**Supplied material**
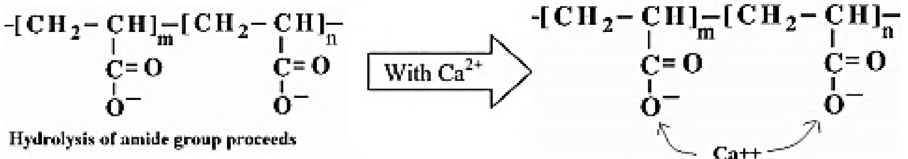
Fig. 1 Trapping the acrylamide molecule by divalent ion (Jiang and Zhu 2014)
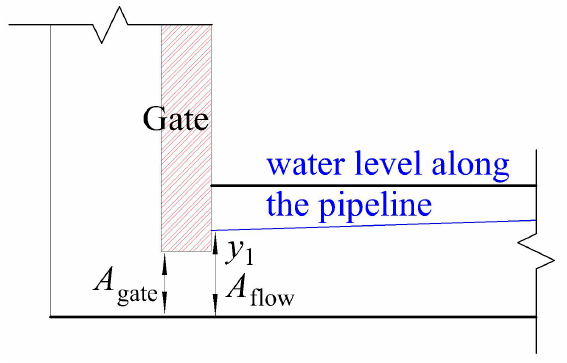
Figure 10. Details of upstream boundary parameters.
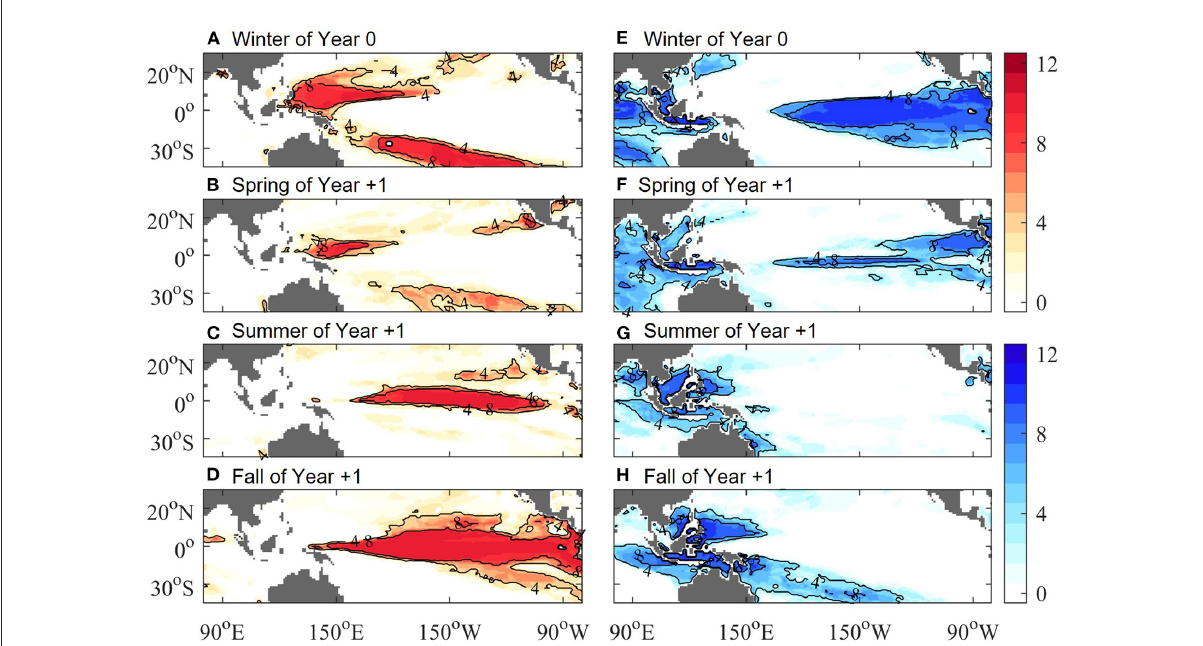
FIGURE12 Numbers of ensemble members of the CNRM-CM5 model with significant positive correlations between the STIO SSTA in fall and the tropical Indo-Pacific Oceans SSTA in (A) winter of Year + 0, (B) spring of Year + 1, (C) summer of Year + 1, and (D) fall of Year + 1. (E–H) are same as (A–D) , but for significant negative correlations.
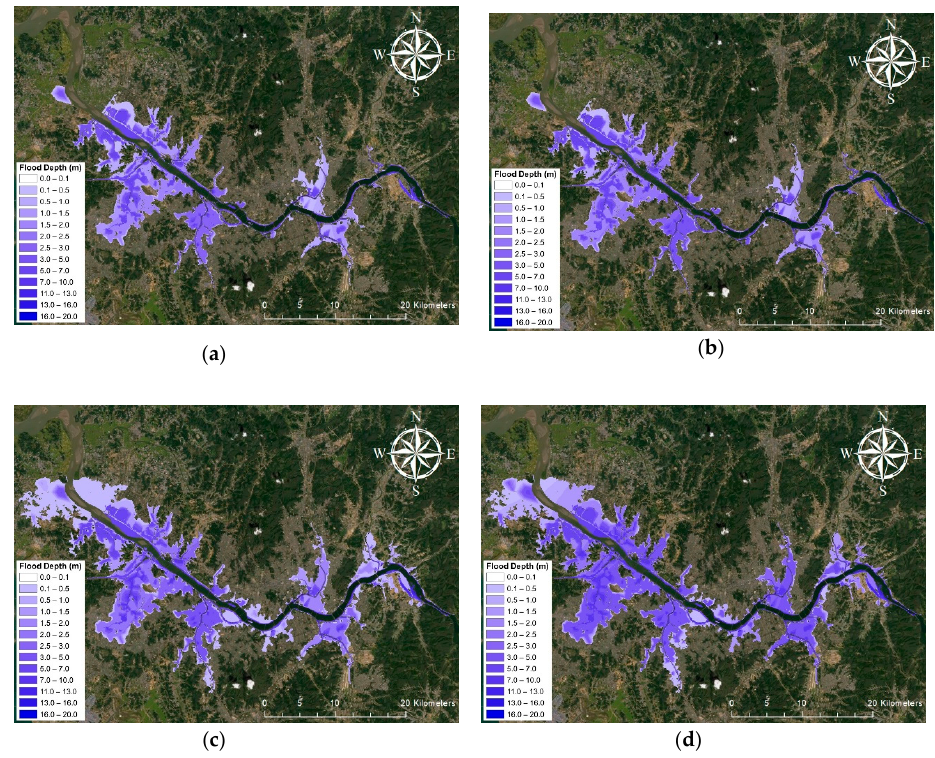
Figure 11. Flood Mmaps predicted by random forest regression. ( a ) 400 y; ( b ) 600 y; ( c ) 1000 y; ( d ) 2000 y.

**What is expected**
Apart from its pictures, the data is to be repeated exactly.

**Exercise result**
Fig. 1 Trapping the acrylamide molecule by divalent ion (Jiang and Zhu 2014)
Figure 10. Details of upstream boundary parameters.
FIGURE12 Numbers of ensemble members of the CNRM-CM5 model with significant positive correlations between the STIO SSTA in fall and the tropical Indo-Pacific Oceans SSTA in (A) winter of Year + 0, (B) spring of Year + 1, (C) summer of Year + 1, and (D) fall of Year + 1. (E–H) are same as (A–D) , but for significant negative correlations.
Figure 11. Flood Mmaps predicted by random forest regression. ( a ) 400 y; ( b ) 600 y; ( c ) 1000 y; ( d ) 2000 y.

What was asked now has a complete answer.